As Brexit approaches, the CIPD says the shortage of both EU and non-EU migrants reflects a falling interest in the UK as a destination for migrant workers. Employers are having to increase pay rates because of it and labour and skills shortages are accelerating, says the institute.
According to the latest official data, the number of non-UK-born workers in the UK decreased by 58,000 between April to June last year and the same period this year, with 40,000 of these non-EU-born workers.
This compares with an increase of 263,000 for the same period between 2016 and 2017.
“The data implies that the pendulum has swung away from the UK as an attractive place to live and work for non-UK-born citizens, especially non-EU citizens, during a period of strong employment growth and low unemployment,” said Gerwyn Davies of the CIPD.
“This has heightened recruitment difficulties for some employers.

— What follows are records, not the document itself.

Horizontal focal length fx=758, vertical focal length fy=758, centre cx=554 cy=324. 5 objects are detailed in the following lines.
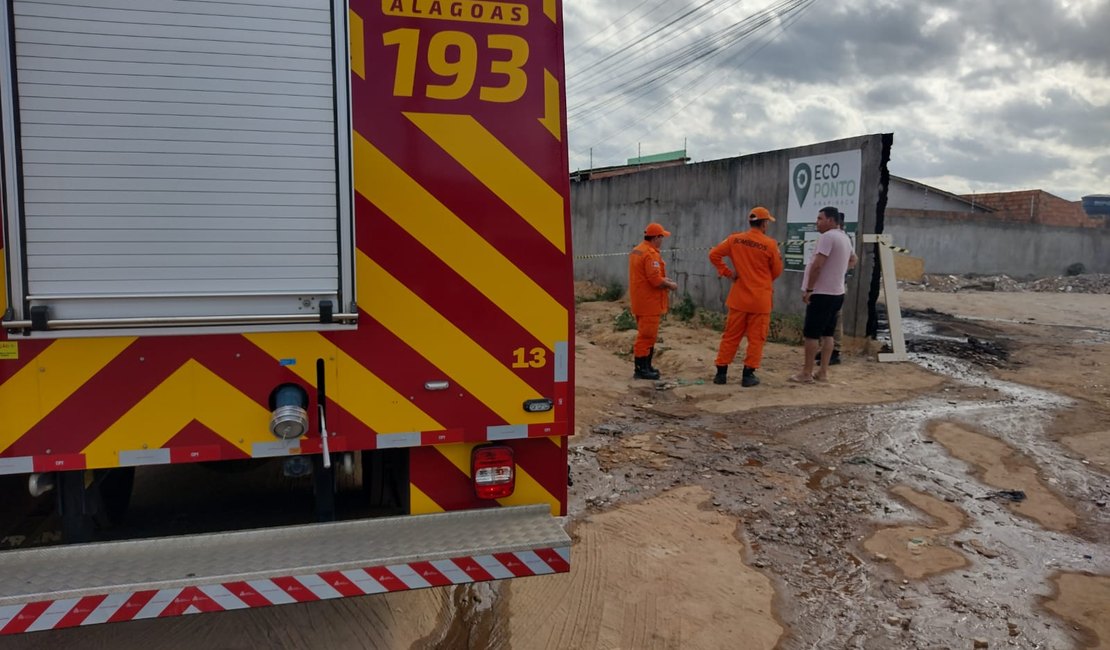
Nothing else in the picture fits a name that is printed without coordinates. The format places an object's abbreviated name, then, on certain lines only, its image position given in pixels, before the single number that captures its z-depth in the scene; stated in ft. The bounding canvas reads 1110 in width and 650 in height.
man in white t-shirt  24.89
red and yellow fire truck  7.24
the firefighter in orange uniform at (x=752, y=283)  24.48
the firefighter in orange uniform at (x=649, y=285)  25.40
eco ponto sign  31.48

“It also underlines the risk that more non-UK-born citizens and employers will be discouraged from using the post-Brexit system if more support is not provided and it is not made simpler, fairer and more affordable; especially for lower-skilled roles.
“Against the backdrop of a tight labour market, failure to do this will heighten recruitment difficulties and could lead to negative consequences for existing staff, such as higher workloads, and loss of business or orders for firms.”
As far as the future is concerned, the CIPD says that the UK labour supply looks set to be further constrained from 2021 when migration restrictions for EU citizens are introduced, especially for lower-skilled workers.
It is likely that the current points-based system for non-EU immigrants will be adopted for EU citizens from 2021.
However, the report found a third of employers who employ non-EU citizens say the administrative burden of using the points-based system is too much.